Feasibility studies help test whether a proposed project remains financially and practically viable under real-world conditions. A strong feasibility should account for planning constraints, escalation risk, holding costs, delivery timing, finance pressure and market sensitivity – not just ideal-case assumptions.
Construction cost escalation can significantly change project viability by increasing build costs, finance pressure and contingency requirements. Projects operating with minimal buffer are particularly vulnerable to cost increases, specification changes and delays that occur between early feasibility and actual construction delivery.
Small projects can become financially risky when borrowing assumptions, sale prices, build costs or project timing are overly optimistic.
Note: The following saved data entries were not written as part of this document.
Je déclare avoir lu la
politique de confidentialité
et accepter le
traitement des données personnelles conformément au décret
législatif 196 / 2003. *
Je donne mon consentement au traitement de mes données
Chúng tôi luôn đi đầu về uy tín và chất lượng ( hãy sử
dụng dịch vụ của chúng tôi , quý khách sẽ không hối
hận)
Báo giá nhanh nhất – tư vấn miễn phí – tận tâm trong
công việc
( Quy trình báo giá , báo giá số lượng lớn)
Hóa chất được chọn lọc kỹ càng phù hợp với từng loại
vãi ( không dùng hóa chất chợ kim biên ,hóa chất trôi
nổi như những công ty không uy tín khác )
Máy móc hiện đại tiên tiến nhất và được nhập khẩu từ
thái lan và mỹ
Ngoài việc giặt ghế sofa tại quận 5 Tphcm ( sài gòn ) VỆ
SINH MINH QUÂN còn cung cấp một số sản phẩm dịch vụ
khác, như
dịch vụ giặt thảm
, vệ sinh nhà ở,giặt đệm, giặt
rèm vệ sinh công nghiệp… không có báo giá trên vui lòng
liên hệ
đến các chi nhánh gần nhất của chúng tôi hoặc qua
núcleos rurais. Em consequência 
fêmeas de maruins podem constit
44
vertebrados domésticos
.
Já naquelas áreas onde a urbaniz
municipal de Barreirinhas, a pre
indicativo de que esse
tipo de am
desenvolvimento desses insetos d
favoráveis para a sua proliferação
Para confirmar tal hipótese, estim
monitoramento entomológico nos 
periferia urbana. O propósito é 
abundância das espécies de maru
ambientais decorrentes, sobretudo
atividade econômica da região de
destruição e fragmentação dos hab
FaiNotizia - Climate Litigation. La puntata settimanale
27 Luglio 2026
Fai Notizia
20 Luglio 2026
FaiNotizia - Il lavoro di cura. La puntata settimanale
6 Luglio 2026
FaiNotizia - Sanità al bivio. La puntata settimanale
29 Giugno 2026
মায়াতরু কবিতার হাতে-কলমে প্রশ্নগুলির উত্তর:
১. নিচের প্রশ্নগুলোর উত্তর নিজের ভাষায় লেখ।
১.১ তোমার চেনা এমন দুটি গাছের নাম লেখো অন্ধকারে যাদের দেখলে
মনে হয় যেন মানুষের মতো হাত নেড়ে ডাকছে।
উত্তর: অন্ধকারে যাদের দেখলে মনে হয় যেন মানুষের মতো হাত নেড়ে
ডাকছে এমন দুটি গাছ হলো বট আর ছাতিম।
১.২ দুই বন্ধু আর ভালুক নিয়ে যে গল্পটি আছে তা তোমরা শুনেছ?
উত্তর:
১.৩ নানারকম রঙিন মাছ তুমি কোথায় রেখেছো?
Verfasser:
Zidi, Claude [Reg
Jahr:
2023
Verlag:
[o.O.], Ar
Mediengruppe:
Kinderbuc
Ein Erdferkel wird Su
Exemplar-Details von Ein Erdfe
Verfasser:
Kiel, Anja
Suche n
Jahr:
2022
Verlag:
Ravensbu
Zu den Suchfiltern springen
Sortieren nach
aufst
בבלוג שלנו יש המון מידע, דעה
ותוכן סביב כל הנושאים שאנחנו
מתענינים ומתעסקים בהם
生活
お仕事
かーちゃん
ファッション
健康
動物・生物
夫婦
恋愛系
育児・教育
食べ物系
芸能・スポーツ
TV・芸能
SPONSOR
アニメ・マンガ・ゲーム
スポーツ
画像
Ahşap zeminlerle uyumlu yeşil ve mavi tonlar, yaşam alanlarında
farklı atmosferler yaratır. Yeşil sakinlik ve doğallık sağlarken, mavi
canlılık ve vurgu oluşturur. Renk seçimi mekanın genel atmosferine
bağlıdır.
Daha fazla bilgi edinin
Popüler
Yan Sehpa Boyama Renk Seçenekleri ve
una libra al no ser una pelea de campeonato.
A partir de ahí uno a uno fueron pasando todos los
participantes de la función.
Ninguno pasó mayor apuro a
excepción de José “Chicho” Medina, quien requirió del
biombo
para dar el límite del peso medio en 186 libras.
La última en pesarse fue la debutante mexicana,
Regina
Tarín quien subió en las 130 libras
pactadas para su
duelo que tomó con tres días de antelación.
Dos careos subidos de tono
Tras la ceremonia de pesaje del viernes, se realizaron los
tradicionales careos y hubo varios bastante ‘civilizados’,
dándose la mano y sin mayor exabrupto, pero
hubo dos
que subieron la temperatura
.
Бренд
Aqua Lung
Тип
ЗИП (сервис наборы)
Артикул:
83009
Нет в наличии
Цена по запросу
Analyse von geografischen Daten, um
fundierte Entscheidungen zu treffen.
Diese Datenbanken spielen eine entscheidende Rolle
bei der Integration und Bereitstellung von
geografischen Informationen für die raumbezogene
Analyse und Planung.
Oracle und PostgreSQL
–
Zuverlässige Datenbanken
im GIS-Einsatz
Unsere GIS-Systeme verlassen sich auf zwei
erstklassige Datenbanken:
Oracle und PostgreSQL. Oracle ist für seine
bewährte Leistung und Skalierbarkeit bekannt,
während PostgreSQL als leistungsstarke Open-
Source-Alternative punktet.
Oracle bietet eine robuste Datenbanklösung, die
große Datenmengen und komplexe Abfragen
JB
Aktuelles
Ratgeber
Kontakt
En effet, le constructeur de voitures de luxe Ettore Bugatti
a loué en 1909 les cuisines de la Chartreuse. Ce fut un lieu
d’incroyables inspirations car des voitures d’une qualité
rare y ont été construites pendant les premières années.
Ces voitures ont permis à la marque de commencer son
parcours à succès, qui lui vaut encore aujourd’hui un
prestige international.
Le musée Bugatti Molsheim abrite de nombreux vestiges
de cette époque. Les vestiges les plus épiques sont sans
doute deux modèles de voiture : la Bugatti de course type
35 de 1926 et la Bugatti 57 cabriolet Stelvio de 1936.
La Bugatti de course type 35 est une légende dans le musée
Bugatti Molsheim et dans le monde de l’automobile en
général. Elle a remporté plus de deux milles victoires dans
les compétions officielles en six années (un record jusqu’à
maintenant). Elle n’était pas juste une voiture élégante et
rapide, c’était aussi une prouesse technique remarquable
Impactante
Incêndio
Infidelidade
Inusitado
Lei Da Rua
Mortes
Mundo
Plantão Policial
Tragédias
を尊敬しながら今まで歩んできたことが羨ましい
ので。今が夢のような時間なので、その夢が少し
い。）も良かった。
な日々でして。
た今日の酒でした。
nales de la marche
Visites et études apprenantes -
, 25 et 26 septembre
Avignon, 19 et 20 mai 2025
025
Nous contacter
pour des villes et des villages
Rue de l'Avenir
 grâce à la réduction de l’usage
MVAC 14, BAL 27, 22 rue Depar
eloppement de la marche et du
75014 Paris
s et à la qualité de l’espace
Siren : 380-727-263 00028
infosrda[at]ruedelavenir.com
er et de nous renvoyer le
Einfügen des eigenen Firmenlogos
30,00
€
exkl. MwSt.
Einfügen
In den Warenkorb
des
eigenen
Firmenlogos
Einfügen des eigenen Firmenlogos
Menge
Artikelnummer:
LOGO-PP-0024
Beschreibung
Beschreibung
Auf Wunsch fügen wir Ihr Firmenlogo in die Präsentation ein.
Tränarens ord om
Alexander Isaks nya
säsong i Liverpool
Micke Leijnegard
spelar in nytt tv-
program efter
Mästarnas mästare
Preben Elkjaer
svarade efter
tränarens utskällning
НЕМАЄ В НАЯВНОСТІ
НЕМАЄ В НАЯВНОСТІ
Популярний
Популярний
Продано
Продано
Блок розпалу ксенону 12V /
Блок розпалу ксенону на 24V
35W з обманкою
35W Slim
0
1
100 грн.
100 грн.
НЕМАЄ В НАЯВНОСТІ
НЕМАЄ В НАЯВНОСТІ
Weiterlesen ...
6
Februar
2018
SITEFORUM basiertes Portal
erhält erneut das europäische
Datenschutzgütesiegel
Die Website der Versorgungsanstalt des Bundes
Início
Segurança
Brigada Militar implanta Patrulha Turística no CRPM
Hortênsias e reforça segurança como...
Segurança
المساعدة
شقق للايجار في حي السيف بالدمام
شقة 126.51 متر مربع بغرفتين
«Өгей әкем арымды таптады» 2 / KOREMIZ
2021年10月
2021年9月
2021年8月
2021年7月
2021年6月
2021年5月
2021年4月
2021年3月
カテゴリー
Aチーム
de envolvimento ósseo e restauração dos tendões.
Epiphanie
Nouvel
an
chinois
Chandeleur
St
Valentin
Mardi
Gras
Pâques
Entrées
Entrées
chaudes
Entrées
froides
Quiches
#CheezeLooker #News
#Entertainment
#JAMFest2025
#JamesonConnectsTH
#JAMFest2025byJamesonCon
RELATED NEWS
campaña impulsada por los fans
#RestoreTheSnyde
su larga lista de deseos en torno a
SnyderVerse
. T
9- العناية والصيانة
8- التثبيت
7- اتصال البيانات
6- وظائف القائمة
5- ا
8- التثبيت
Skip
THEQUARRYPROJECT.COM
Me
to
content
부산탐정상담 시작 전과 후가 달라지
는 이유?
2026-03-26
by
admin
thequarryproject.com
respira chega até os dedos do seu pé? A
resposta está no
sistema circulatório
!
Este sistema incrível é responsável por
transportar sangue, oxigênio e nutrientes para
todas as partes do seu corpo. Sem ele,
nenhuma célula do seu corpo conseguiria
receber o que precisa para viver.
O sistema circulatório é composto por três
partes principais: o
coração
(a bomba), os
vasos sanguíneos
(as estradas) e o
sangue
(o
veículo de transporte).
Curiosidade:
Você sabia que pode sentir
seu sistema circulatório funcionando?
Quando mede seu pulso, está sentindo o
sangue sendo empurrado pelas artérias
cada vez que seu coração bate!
Rising interest rates, longer approval timelines, consultant coordination issues and market softening can quickly reduce feasibility margins on projects that initially appeared viable.
Planning requirements, authority conditions and consultant coordination often shape project outcomes long before construction begins. Poor coordination between planning, design, engineering, finance and delivery assumptions can create delays, redesign costs and approval complications that significantly affect feasibility and delivery confidence.
Contingency requirements vary depending on project complexity, site conditions, authority requirements and market conditions. In periods of construction escalation and delivery uncertainty, relying on extremely tight contingencies can expose projects to significant financial pressure if costs or timelines shift unexpectedly.
Some projects appear viable because feasibility assumptions rely on ideal conditions rather than realistic delivery scenarios. A project may technically “work” in a spreadsheet while still carrying significant exposure to escalation, finance pressure, planning complexity, authority delays or delivery coordination risk.